◆ **Records for the task**:

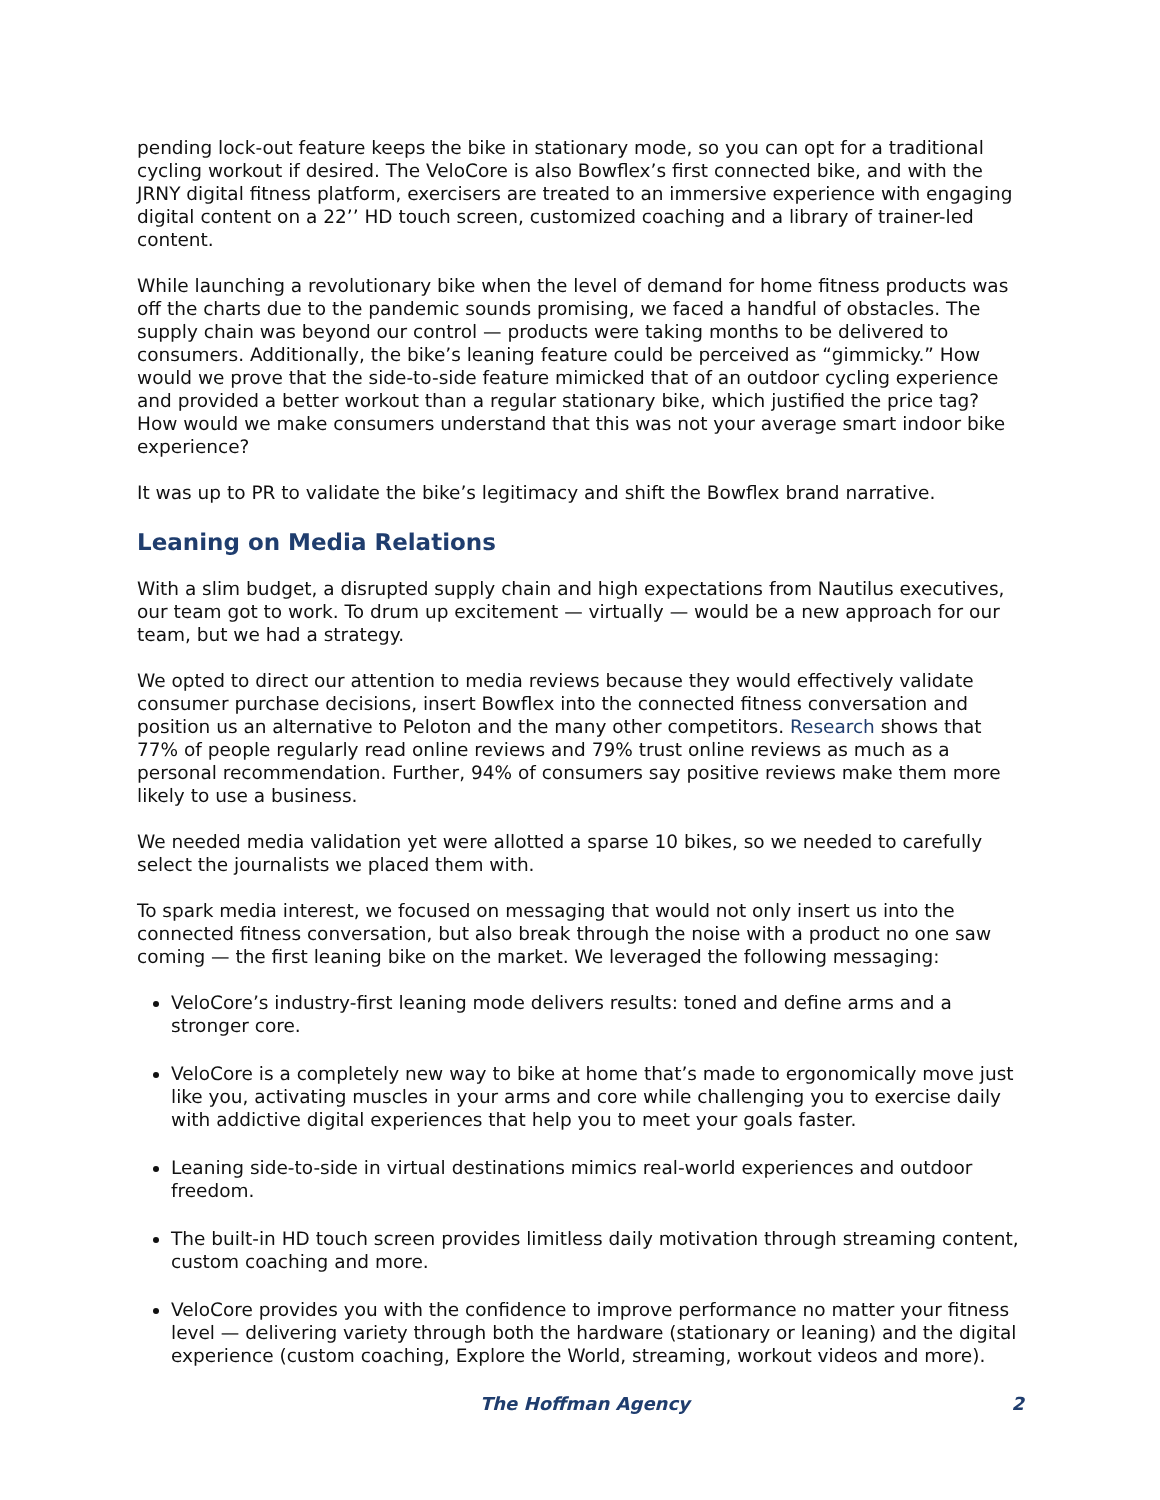pending lock-out feature keeps the bike in stationary mode, so you can opt for a traditional cycling workout if desired. The VeloCore is also Bowflex’s first connected bike, and with the JRNY digital fitness platform, exercisers are treated to an immersive experience with engaging digital content on a 22’’ HD touch screen, customized coaching and a library of trainer-led content.
While launching a revolutionary bike when the level of demand for home fitness products was off the charts due to the pandemic sounds promising, we faced a handful of obstacles. The supply chain was beyond our control — products were taking months to be delivered to consumers. Additionally, the bike’s leaning feature could be perceived as “gimmicky.” How would we prove that the side-to-side feature mimicked that of an outdoor cycling experience and provided a better workout than a regular stationary bike, which justified the price tag? How would we make consumers understand that this was not your average smart indoor bike experience?
It was up to PR to validate the bike’s legitimacy and shift the Bowflex brand narrative.
Leaning on Media Relations
With a slim budget, a disrupted supply chain and high expectations from Nautilus executives, our team got to work. To drum up excitement — virtually — would be a new approach for our team, but we had a strategy.
We opted to direct our attention to media reviews because they would effectively validate consumer purchase decisions, insert Bowflex into the connected fitness conversation and position us an alternative to Peloton and the many other competitors. Research shows that 77% of people regularly read online reviews and 79% trust online reviews as much as a personal recommendation. Further, 94% of consumers say positive reviews make them more likely to use a business.
We needed media validation yet were allotted a sparse 10 bikes, so we needed to carefully select the journalists we placed them with.
To spark media interest, we focused on messaging that would not only insert us into the connected fitness conversation, but also break through the noise with a product no one saw coming — the first leaning bike on the market. We leveraged the following messaging:
VeloCore’s industry-first leaning mode delivers results: toned and define arms and a stronger core.
VeloCore is a completely new way to bike at home that’s made to ergonomically move just like you, activating muscles in your arms and core while challenging you to exercise daily with addictive digital experiences that help you to meet your goals faster.
Leaning side-to-side in virtual destinations mimics real-world experiences and outdoor freedom.
The built-in HD touch screen provides limitless daily motivation through streaming content, custom coaching and more.
VeloCore provides you with the confidence to improve performance no matter your fitness level — delivering variety through both the hardware (stationary or leaning) and the digital experience (custom coaching, Explore the World, streaming, workout videos and more).
The Hoffman Agency 2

◆ **Exercise directions**: Find the lines in the entries above where "side" occurs, and copy each of them.

◆ **Answer**:
While launching a revolutionary bike when the level of demand for home fitness products was off the charts due to the pandemic sounds promising, we faced a handful of obstacles. The supply chain was beyond our control — products were taking months to be delivered to consumers. Additionally, the bike’s leaning feature could be perceived as “gimmicky.” How would we prove that the side-to-side feature mimicked that of an outdoor cycling experience and provided a better workout than a regular stationary bike, which justified the price tag? How would we make consumers understand that this was not your average smart indoor bike experience?
Leaning side-to-side in virtual destinations mimics real-world experiences and outdoor freedom.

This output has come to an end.